ISF and Plan Indonesia visited a third rural community in Manggarai in which we refined activities that we trialled with previous communities and tried out a few more. Community members impressed on us their insights on how climate affects water and sanitation access for women, men and people with disabilities, and were keen to design local solutions to challenges they face.

Woman talking to group

Having experienced and learned so much from the three communities that hosted us, ISF and Plan Indonesia staff turned to reflecting on all that we learned and how our newly acquired knowledge can be used to strengthen Plan Indonesia’s Water for Women program. We collaboratively analysed each activity we implemented, highlighted our key lessons learned, and discussed how Plan Indonesia can apply what we learned in their program.

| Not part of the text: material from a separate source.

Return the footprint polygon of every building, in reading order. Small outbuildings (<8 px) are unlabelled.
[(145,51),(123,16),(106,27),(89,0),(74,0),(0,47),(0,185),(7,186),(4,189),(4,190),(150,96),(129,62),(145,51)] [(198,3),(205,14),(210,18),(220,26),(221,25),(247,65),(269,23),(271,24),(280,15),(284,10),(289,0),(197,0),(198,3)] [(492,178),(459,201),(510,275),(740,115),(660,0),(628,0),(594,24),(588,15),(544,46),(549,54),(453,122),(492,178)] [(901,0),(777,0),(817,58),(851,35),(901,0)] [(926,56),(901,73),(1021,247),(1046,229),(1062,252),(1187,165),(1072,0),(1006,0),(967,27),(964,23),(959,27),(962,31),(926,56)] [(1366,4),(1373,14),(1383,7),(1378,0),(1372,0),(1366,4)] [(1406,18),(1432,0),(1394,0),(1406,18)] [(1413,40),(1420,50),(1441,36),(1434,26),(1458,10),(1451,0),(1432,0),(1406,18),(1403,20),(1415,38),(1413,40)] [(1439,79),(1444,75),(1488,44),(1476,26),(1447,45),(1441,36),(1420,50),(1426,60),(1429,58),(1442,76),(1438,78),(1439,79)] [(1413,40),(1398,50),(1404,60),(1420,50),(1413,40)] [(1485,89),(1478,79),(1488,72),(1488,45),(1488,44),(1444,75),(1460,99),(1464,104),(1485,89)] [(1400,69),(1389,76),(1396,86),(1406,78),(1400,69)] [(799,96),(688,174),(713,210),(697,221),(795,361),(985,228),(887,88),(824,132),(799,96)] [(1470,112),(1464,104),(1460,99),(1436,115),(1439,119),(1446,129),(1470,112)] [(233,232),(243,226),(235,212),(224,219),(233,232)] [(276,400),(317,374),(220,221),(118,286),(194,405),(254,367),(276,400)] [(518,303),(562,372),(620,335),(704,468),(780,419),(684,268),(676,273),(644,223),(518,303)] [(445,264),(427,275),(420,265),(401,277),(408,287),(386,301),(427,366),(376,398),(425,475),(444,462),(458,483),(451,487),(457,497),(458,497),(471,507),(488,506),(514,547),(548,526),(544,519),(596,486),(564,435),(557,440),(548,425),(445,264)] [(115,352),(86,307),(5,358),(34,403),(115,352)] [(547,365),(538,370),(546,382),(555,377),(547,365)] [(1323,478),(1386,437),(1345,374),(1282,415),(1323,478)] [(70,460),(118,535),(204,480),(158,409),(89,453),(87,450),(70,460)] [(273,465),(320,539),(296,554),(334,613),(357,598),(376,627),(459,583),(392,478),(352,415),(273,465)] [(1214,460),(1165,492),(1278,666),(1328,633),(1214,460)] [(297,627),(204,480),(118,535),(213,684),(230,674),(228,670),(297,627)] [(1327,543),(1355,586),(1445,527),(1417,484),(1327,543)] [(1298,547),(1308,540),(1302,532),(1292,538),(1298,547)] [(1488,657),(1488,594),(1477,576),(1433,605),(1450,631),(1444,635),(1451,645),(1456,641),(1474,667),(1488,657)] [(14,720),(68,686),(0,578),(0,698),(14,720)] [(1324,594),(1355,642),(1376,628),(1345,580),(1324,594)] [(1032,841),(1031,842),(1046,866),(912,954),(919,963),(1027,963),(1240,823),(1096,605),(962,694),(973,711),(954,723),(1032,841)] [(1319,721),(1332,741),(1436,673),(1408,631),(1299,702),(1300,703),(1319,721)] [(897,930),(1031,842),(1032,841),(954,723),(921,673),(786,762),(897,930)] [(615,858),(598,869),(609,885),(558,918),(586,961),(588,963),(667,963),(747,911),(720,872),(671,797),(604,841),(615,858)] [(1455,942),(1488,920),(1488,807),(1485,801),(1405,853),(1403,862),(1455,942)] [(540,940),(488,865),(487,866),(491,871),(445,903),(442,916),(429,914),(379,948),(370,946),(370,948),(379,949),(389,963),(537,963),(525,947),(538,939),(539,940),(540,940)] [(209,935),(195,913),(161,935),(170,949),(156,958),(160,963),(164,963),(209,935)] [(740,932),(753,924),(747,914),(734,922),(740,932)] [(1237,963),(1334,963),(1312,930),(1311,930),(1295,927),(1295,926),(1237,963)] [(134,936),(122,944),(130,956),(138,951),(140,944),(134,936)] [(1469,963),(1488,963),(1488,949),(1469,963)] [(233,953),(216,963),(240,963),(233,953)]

The result was a co-designed outline of a guidance note, which will be fully developed in the coming weeks, on how considerations of climate change impacts can be integrated into Plan Indonesia’s programming.

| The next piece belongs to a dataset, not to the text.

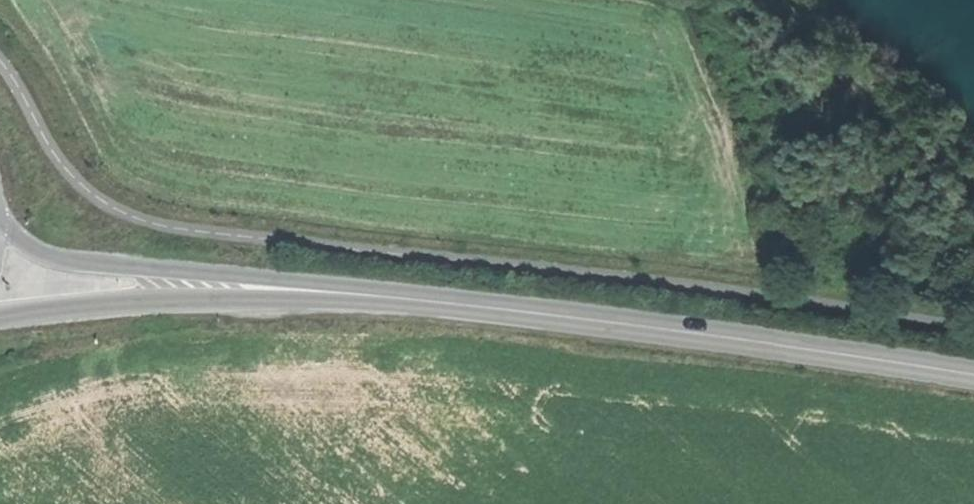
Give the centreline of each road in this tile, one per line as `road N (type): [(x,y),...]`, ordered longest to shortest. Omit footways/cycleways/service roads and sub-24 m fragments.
road 1 (secondary): [(435,302),(973,373)]
road 2 (secondary): [(435,302),(65,260),(0,225)]
road 3 (secondary): [(0,314),(254,298),(435,302)]
road 4 (track): [(760,0),(885,127),(973,183)]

Colleagues standing together

To conclude our trip, ISF staff and Research Consultant Fransiska Sugi, held a Seminar at the St Paul Catholic University of Indonesia in Ruteng. During the Seminar, we presented preliminary findings of our research to over 60 attendees from local government, local NGOs, and students/staff. We were delighted to receive and discuss numerous interesting questions from a very engaged audience. For example a student inquired about what long-term solutions are needed to address climate change beyond making near term changes, and an academic asked how our social analysis approach and understanding of local culture and values can strengthen approaches to assessing climate change impacts. Another participant confirmed our analysis with the findings from their own study that women are more affected by water and sanitation issues in Manggarai.

inside the seminar

We are looking forward to developing multiple outputs with Plan Indonesia that will detail our learnings. These will appear on this website, so stay tuned. In the meantime, ISF is also preparing its next trip to Timor-Leste with WaterAid. We can’t wait to see what else we will learn about climate change and inclusive WASH in a new country context and with a new Water for Women program!